▶ _Action item_: Beginning at the top of the material, repeat each line exactly, and stop once the line with "186 248 17650" has been written.

▶ _Input_:
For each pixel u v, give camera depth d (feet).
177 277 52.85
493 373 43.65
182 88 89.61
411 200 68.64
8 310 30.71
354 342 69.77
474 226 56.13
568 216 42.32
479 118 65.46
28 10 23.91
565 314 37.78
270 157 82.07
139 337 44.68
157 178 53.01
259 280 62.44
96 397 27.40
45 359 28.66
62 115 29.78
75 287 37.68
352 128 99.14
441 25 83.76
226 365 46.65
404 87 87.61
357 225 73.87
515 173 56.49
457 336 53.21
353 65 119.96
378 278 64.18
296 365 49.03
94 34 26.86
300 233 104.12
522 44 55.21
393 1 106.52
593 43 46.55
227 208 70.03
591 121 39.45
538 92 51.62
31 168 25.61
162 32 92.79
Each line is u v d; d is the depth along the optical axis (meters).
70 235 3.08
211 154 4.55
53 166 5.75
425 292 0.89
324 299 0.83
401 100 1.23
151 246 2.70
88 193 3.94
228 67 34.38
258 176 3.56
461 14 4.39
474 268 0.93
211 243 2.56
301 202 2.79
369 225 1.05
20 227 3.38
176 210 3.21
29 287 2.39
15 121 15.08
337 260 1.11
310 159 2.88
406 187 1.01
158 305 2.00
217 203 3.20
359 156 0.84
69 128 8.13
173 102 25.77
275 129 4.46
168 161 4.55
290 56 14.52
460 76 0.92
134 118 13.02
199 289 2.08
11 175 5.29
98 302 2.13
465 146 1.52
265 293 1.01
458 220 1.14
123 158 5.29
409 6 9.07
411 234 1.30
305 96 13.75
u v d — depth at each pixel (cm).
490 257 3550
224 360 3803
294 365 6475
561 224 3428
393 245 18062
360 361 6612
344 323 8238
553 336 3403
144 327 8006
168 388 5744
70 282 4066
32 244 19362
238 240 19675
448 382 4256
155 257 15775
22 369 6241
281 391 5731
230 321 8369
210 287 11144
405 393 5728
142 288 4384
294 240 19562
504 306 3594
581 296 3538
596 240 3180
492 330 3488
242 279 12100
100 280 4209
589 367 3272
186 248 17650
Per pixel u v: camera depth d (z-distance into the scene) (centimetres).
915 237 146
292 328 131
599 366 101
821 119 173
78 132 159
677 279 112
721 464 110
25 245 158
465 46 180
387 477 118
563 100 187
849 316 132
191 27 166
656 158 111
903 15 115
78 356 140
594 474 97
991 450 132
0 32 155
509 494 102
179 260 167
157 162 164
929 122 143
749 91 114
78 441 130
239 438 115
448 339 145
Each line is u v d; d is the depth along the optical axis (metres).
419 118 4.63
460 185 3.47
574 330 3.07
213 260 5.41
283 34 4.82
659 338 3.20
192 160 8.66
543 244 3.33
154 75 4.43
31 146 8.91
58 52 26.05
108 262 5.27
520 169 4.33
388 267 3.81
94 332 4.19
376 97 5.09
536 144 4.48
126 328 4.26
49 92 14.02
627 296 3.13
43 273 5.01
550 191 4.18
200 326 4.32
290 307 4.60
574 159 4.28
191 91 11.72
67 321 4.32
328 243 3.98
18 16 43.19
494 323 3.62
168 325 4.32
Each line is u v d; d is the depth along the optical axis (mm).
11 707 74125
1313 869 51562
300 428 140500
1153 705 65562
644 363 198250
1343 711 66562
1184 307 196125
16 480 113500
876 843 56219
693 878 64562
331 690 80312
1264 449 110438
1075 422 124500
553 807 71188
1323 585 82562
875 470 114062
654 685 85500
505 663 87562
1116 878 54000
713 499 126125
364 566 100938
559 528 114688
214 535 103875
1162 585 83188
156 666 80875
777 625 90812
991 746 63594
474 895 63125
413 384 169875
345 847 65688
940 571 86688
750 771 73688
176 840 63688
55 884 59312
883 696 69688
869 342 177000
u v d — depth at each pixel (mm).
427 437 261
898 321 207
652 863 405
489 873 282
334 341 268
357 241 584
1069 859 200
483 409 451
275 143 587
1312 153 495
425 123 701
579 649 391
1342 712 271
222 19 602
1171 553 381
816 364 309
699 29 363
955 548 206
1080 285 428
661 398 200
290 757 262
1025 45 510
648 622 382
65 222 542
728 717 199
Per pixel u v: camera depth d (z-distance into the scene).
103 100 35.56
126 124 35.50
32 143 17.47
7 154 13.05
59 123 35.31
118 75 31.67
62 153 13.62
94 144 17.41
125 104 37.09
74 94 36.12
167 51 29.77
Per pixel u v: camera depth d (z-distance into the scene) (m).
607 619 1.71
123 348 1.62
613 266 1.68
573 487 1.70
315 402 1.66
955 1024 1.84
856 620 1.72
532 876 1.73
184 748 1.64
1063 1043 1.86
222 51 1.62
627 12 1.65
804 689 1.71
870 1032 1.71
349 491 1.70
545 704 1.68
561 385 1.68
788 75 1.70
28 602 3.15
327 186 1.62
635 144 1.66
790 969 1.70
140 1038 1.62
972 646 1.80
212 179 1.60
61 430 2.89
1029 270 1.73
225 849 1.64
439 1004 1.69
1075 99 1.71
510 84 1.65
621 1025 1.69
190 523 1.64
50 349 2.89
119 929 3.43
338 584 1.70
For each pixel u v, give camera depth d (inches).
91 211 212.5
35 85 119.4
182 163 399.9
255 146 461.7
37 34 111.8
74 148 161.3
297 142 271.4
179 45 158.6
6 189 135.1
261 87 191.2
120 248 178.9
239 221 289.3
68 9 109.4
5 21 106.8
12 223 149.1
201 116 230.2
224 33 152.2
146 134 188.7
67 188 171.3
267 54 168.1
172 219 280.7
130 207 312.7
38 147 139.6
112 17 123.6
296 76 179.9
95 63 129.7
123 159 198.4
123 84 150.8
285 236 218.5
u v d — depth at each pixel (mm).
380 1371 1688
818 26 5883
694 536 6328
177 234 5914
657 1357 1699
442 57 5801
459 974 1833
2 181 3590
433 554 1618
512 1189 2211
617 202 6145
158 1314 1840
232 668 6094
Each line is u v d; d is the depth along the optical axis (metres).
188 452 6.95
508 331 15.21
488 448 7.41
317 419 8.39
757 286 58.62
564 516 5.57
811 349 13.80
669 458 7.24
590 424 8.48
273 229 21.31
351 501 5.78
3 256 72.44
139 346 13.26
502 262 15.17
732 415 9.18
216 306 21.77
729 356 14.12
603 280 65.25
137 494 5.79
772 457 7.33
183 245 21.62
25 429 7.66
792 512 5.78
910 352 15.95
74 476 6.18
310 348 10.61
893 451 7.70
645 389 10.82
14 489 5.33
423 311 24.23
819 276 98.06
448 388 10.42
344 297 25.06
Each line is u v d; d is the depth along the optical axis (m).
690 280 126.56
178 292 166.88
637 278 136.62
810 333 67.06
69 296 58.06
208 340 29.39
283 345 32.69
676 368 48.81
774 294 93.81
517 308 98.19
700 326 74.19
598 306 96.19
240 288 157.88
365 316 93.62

▶ _Exercise output_:
For each pixel u v, give camera depth d (feet).
177 277 52.85
493 373 43.65
182 88 89.61
411 200 68.64
8 310 30.71
354 342 69.77
474 226 56.13
568 216 42.32
479 118 65.46
28 10 23.91
565 314 37.78
270 157 82.07
139 337 44.68
157 178 53.01
259 280 62.44
96 397 27.40
45 359 28.66
62 115 29.78
75 287 37.68
352 128 99.14
441 25 83.76
226 365 46.65
404 87 87.61
357 225 73.87
515 173 56.49
457 336 53.21
353 65 119.96
378 278 64.18
296 365 49.03
94 34 26.86
300 233 104.12
522 44 55.21
393 1 106.52
593 43 46.55
227 208 70.03
591 121 39.45
538 92 51.62
31 168 25.61
162 32 92.79
Each line is u v d; d is the depth along the optical axis (meters).
70 235 3.08
211 154 4.55
53 166 5.75
425 292 0.89
324 299 0.83
401 100 1.23
151 246 2.70
88 193 3.94
228 67 34.38
258 176 3.56
461 14 4.39
474 268 0.93
211 243 2.56
301 202 2.79
369 225 1.05
20 227 3.38
176 210 3.21
29 287 2.39
15 121 15.08
337 260 1.11
310 159 2.88
406 187 1.01
158 305 2.00
217 203 3.20
359 156 0.84
69 128 8.13
173 102 25.77
275 129 4.46
168 161 4.55
290 56 14.52
460 76 0.92
134 118 13.02
199 289 2.08
11 175 5.29
98 302 2.13
465 146 1.52
265 293 1.01
458 220 1.14
123 158 5.29
409 6 9.07
411 234 1.30
305 96 13.75
u v d — depth at each pixel (cm).
490 257 3550
224 360 3803
294 365 6475
561 224 3428
393 245 18062
360 361 6612
344 323 8238
553 336 3403
144 327 8006
168 388 5744
70 282 4066
32 244 19362
238 240 19675
448 382 4256
155 257 15775
22 369 6241
281 391 5731
230 321 8369
210 287 11144
405 393 5728
142 288 4384
294 240 19562
504 306 3594
581 296 3538
596 240 3180
492 330 3488
242 279 12100
100 280 4209
589 367 3272
186 248 17650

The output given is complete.